Just like Excel, we can do long-to-wide pivoting: Get segment revenue over time for Apple as wide panel:

    WITH cte_pins AS (
        SELECT segment, fyrqtr, value
        FROM 'funda_q_v1.parquet'
        WHERE cik_int = 320193
        AND item = 'us-gaap:RevenueFromContractWithCustomerExcludingAssessedTax'
        AND segment!=''
    )
    SELECT *
    FROM (PIVOT cte_pins ON segment USING ANY_VALUE(value) GROUP BY fyrqtr)

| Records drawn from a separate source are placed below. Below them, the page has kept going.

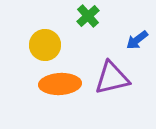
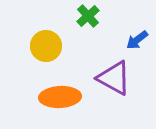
yellow circle: moved 1 px right, 1 px down
purple triangle: moved 2 px right; rotated 42 degrees clockwise
orange ellipse: moved 13 px down
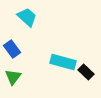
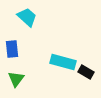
blue rectangle: rotated 30 degrees clockwise
black rectangle: rotated 14 degrees counterclockwise
green triangle: moved 3 px right, 2 px down
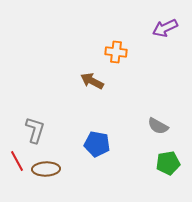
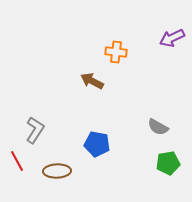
purple arrow: moved 7 px right, 10 px down
gray semicircle: moved 1 px down
gray L-shape: rotated 16 degrees clockwise
brown ellipse: moved 11 px right, 2 px down
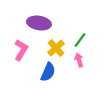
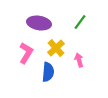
green line: moved 18 px up
pink L-shape: moved 5 px right, 3 px down
blue semicircle: rotated 18 degrees counterclockwise
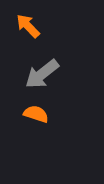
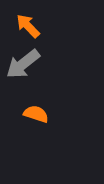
gray arrow: moved 19 px left, 10 px up
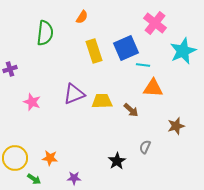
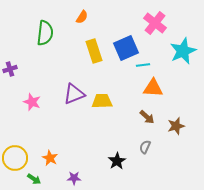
cyan line: rotated 16 degrees counterclockwise
brown arrow: moved 16 px right, 7 px down
orange star: rotated 21 degrees clockwise
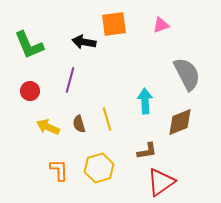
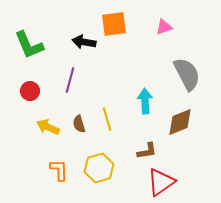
pink triangle: moved 3 px right, 2 px down
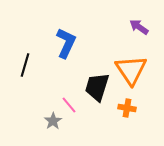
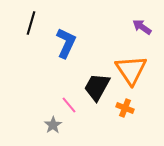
purple arrow: moved 3 px right
black line: moved 6 px right, 42 px up
black trapezoid: rotated 12 degrees clockwise
orange cross: moved 2 px left; rotated 12 degrees clockwise
gray star: moved 4 px down
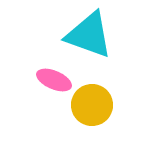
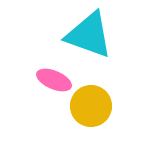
yellow circle: moved 1 px left, 1 px down
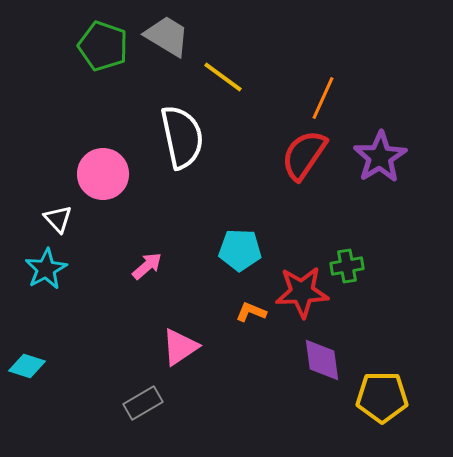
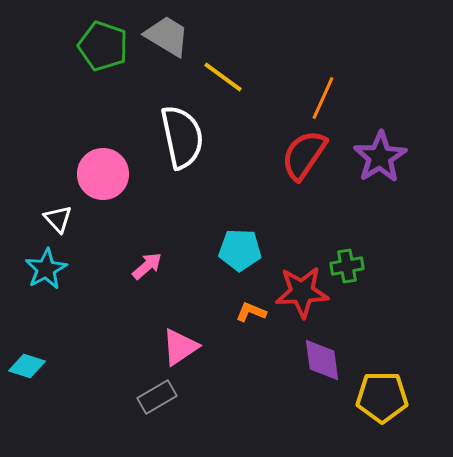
gray rectangle: moved 14 px right, 6 px up
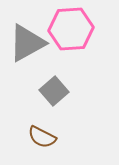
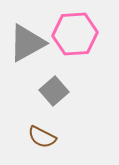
pink hexagon: moved 4 px right, 5 px down
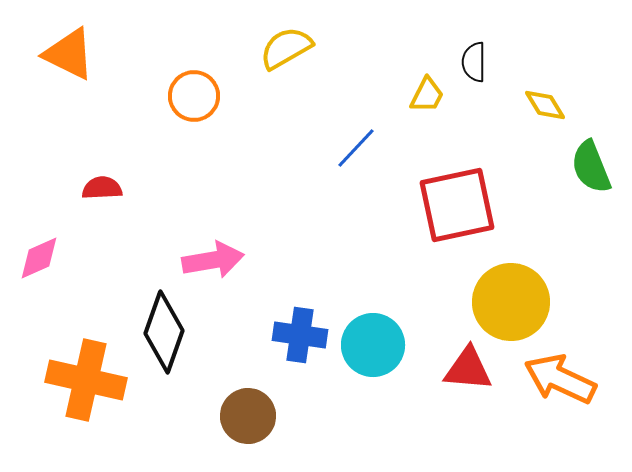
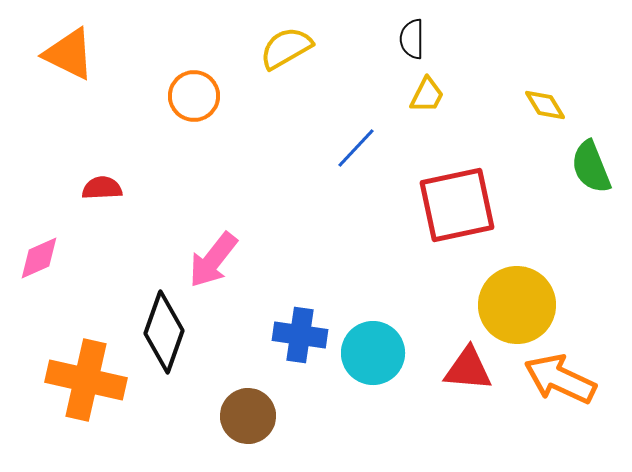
black semicircle: moved 62 px left, 23 px up
pink arrow: rotated 138 degrees clockwise
yellow circle: moved 6 px right, 3 px down
cyan circle: moved 8 px down
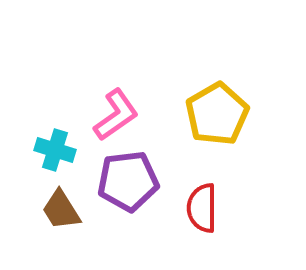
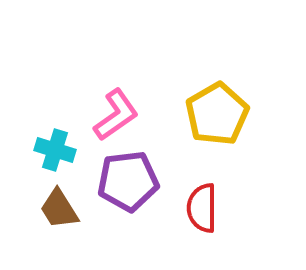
brown trapezoid: moved 2 px left, 1 px up
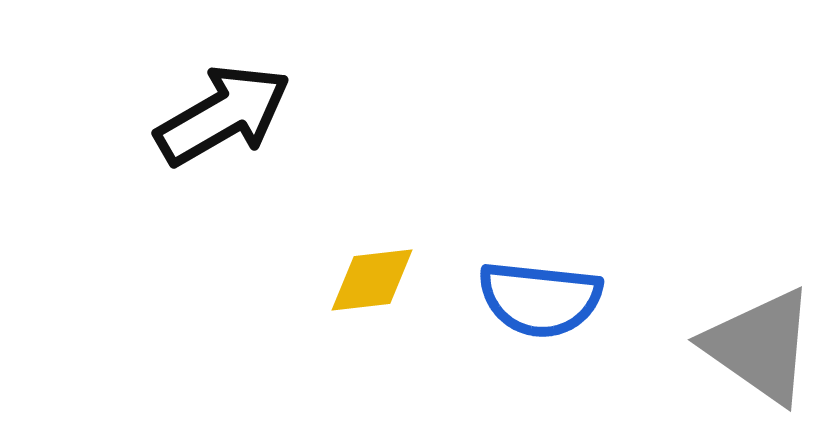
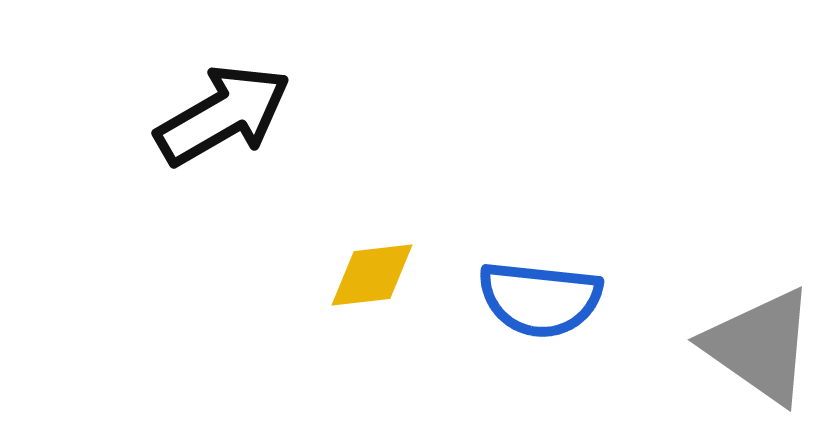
yellow diamond: moved 5 px up
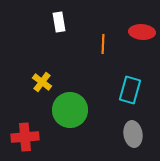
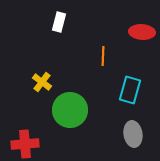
white rectangle: rotated 24 degrees clockwise
orange line: moved 12 px down
red cross: moved 7 px down
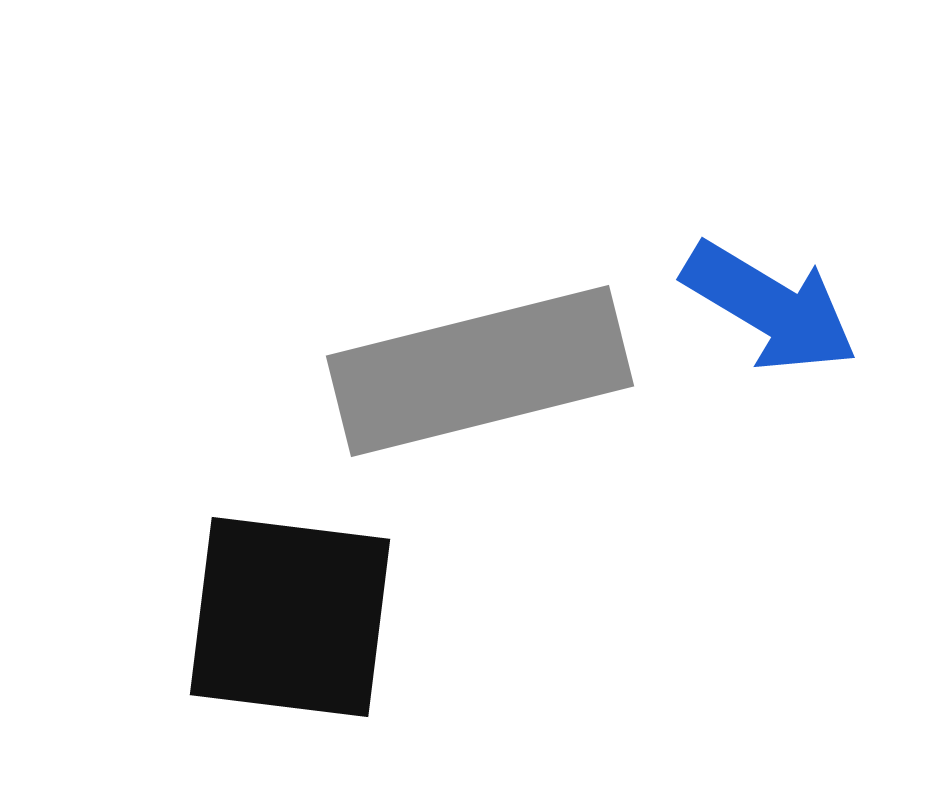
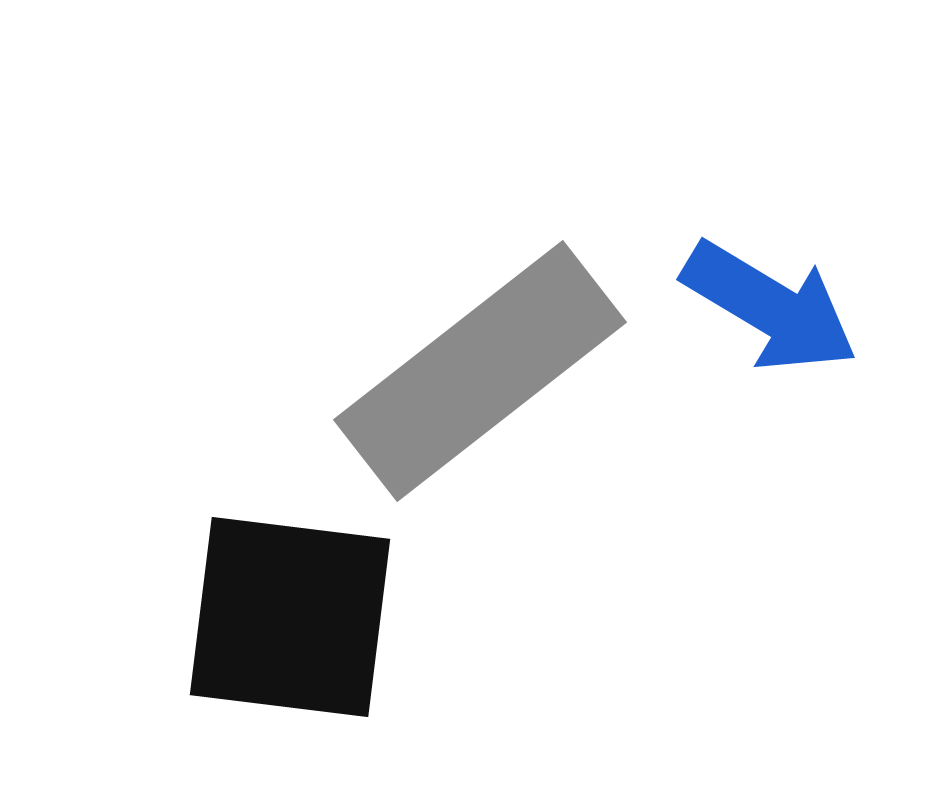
gray rectangle: rotated 24 degrees counterclockwise
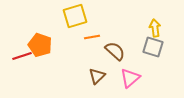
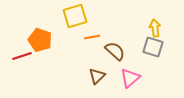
orange pentagon: moved 5 px up
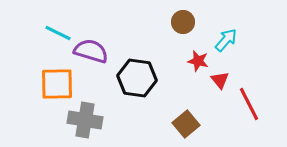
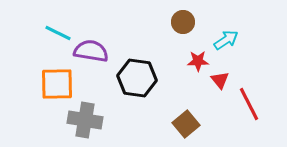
cyan arrow: rotated 15 degrees clockwise
purple semicircle: rotated 8 degrees counterclockwise
red star: rotated 15 degrees counterclockwise
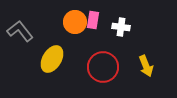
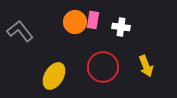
yellow ellipse: moved 2 px right, 17 px down
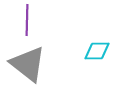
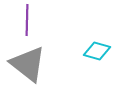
cyan diamond: rotated 16 degrees clockwise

The PIVOT syntax is overall self-explanatory and you can ask your favorite LLM to write it up for you (I do it myself). The WITH-AS defines a Common Table Expression (CTE), which works like a temporary table in the middle of an Excel workflow.

Trailing 12mo calc in SQL

Analysts commonly look at trailing 12mo sum and it is also possible here. Example for T12M of iPhone revenue:

    SELECT cik_int, segment, item, fyrqtr, "value"  as rev,
    SUM("value") OVER (
        PARTITION BY cik_int, segment 
        ORDER BY fyrqtr 
        ROWS BETWEEN 3 PRECEDING AND CURRENT ROW
    ) AS rev_t12m  
    FROM 'funda_q_v1.parquet'  
    WHERE cik_int = 320193 AND segment = 'aapl:IPhoneMember'  
    AND item = 'us-gaap:RevenueFromContractWithCustomerExcludingAssessedTax'  
    ORDER BY fyrqtr

The PARTITION-ORDER syntax is called Window Function. It may look like a mounthful because it is future-proof and allows you to easily change your aggregation method without the need to drag or re-drag any cell or formula.

Conclusion

This blog shows that SQL is very expressive in table manipulation and you can perform various calc as your did in Excel. As you get more familar with the syntax, you can mix-and-match these components to create a more sophicliated workflow for your own use case.

Moreover, SQL is very scalable. The underlying data has million-level rows and you can run a query in a matter of seconds.